Todo lo que necesitas saber sobre la ronda de financiación más importante para las startups
¿Qué es la Serie A?
Imagina que tienes una limonada casera que gusta mucho en tu barrio. Ya has vendido algunas botellas y la gente las pide. Ahora quieres abrir un puesto en el centro comercial, pero necesitas dinero para el local, más limones y empleados.
Eso es exactamente lo que hace la Serie A para las startups. Es la primera ronda grande de financiación con capital riesgo (dinero de fondos especializados en invertir en empresas jóvenes). Las startups que ya han validado su producto mínimo viable buscan entre 2 y 15 millones de euros para crecer en serio.
A cambio de este dinero, los fundadores dan un porcentaje de su empresa (equity) a los inversores. Es como vender una parte de tu puesto de limonadas para conseguir dinero y hacer crecer el negocio.
¿Por qué importa ahora?
La Serie A es el momento clave donde una startup pasa de «funciona» a «vamos a conquistar el mundo». Pero no es fácil: menos del 10% de las startups que han pasado la ronda semilla (la anterior) consiguen una Serie A.
En Estados Unidos, las rondas promedio son de 15 millones de dólares. En Latinoamérica, entre 3 y 5 millones. En España y Europa, las rondas iniciales suelen rondar 1 millón de euros.
Este dinero financia entre 1 y 2 años de operaciones (runway, en jerga startup). Permite formar equipos más grandes, desarrollar mejor el producto, hacer marketing y expandirse a nuevos mercados. Sin esta inyección, es muy difícil competir en mercados saturados.
Cómo funciona en la práctica
Un ejemplo real es Sirena, que levantó 3 millones de dólares en Serie A. La ronda fue liderada por Dalus Capital, con participación de NXTP Labs y MELI Fund. Usaron el dinero para acelerar su crecimiento, expandirse geográficamente y desarrollar nuevos productos.
Para conseguir una Serie A, las startups necesitan demostrar tres cosas clave:
Tracción real: Usuarios que usan el producto y, idealmente, que pagan por él. Los inversores quieren ver números que suben mes a mes.
Equipo sólido: Fundadores que saben lo que hacen y pueden ejecutar el plan de crecimiento.
Mercado grande: Una oportunidad de negocio lo suficientemente grande como para justificar la inversión.
Los errores que pueden arruinarlo todo
El error más común es no preparar bien la evidencia de product-market fit (que el producto encaja perfectamente con lo que quiere el mercado). Muchas startups llegan sin datos claros de tracción o ingresos.
Otro error grave es sobrevalorar la empresa. Si pides demasiado dinero por muy poco porcentaje, los inversores se van. Esto puede llevar a «down-rounds» futuras, donde la empresa vale menos que en la ronda anterior.
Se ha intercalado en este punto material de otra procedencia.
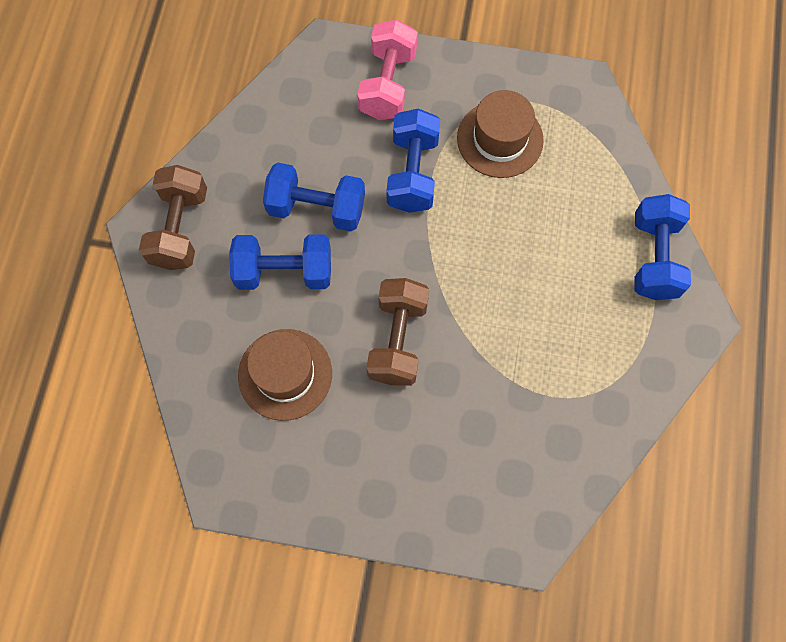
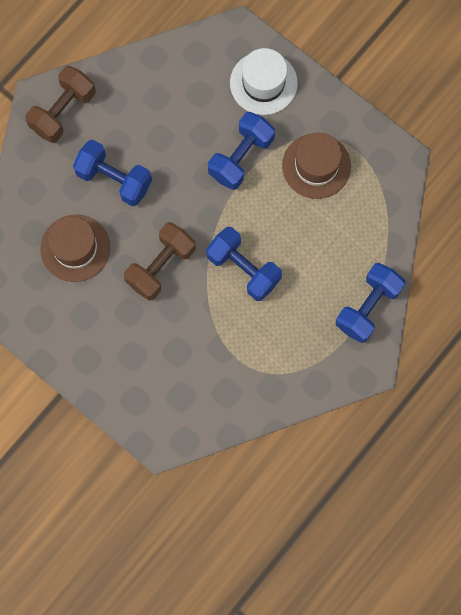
camera: 30 degrees right, 5 degrees up
(316, 208) = (161, 147): blue dumbbell -> blue dumbbell (243, 269)
(388, 84) = (263, 83): pink dumbbell -> white hat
También hay que cuidar los términos del contrato. Conceptos como «liquidation preference» (quién cobra primero si se vende la empresa) pueden cambiar completamente el control de la startup.
Lo que viene después
La Serie A es solo el principio. Después viene la Serie B (para expansión masiva, con rondas promedio de 33 millones de dólares) y potencialmente más rondas.
Pero el objetivo real de la Serie A es conseguir que la empresa sea rentable o, al menos, demostrar que puede serlo. Es el puente entre «tenemos una idea que funciona» y «tenemos un negocio que puede crecer sin parar».
Para los fundadores, significa diluir su participación (normalmente entre 20% y 30%), pero a cambio obtienen los recursos para hacer realidad su visión. Como dice el dicho en Silicon Valley: «Es mejor tener un porcentaje pequeño de algo grande que el 100% de algo pequeño».